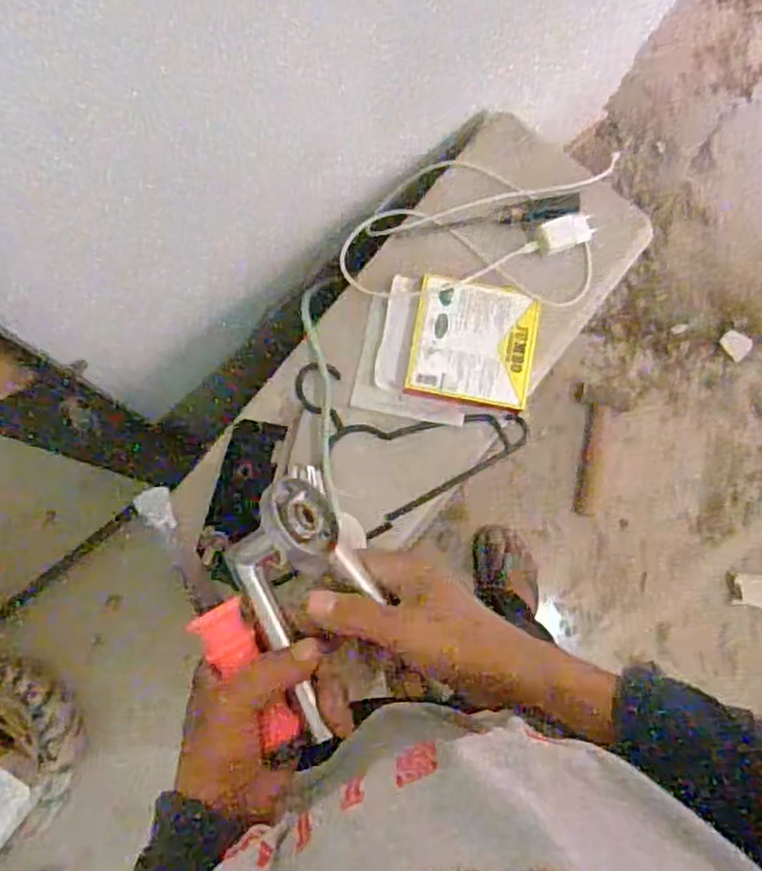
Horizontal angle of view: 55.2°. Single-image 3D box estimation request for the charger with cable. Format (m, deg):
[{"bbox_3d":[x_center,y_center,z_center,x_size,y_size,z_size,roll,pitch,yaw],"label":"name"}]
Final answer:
[{"bbox_3d":[0.112,-0.242,0.857,0.303,0.040,0.194,5,77,3],"label":"charger with cable"}]

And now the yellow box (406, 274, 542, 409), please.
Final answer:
[{"bbox_3d":[0.104,-0.103,0.817,0.132,0.021,0.137,10,82,-2],"label":"yellow box"}]

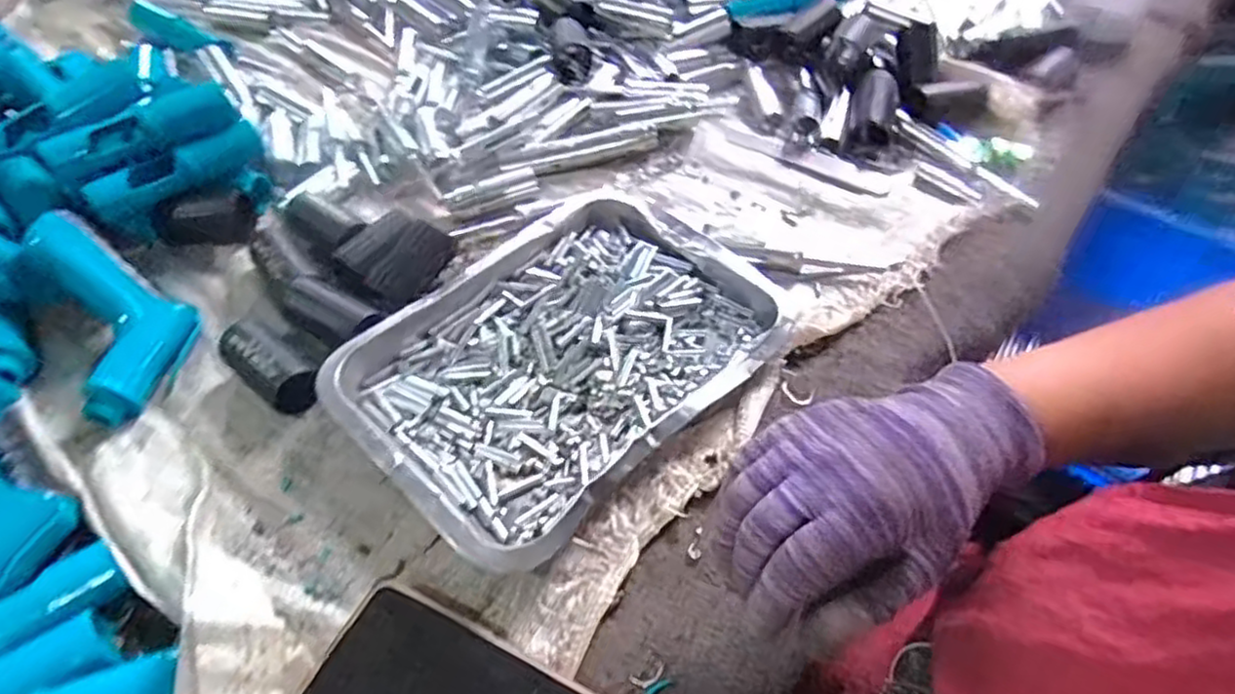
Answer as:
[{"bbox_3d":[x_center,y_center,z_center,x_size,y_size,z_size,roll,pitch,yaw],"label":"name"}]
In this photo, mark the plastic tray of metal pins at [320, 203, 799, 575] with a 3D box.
[{"bbox_3d":[-0.033,0.002,0.432,0.181,0.035,0.253,41,62,22],"label":"plastic tray of metal pins"}]

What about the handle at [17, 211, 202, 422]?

■ **Assigned task**: Output every entry above exactly as written, but omit the pictures.

■ **Result of this task**:
Horizontal angle of view: 55.2°. Single-image 3D box estimation request for the charger with cable. Format (m, deg):
[{"bbox_3d":[x_center,y_center,z_center,x_size,y_size,z_size,roll,pitch,yaw],"label":"name"}]
Final answer:
[{"bbox_3d":[0.112,-0.242,0.857,0.303,0.040,0.194,5,77,3],"label":"charger with cable"}]

And now the yellow box (406, 274, 542, 409), please.
Final answer:
[{"bbox_3d":[0.104,-0.103,0.817,0.132,0.021,0.137,10,82,-2],"label":"yellow box"}]

Answer as:
[{"bbox_3d":[x_center,y_center,z_center,x_size,y_size,z_size,roll,pitch,yaw],"label":"name"}]
In this photo, mark the plastic tray of metal pins at [320, 203, 799, 575] with a 3D box.
[{"bbox_3d":[-0.033,0.002,0.432,0.181,0.035,0.253,41,62,22],"label":"plastic tray of metal pins"}]

What about the handle at [17, 211, 202, 422]?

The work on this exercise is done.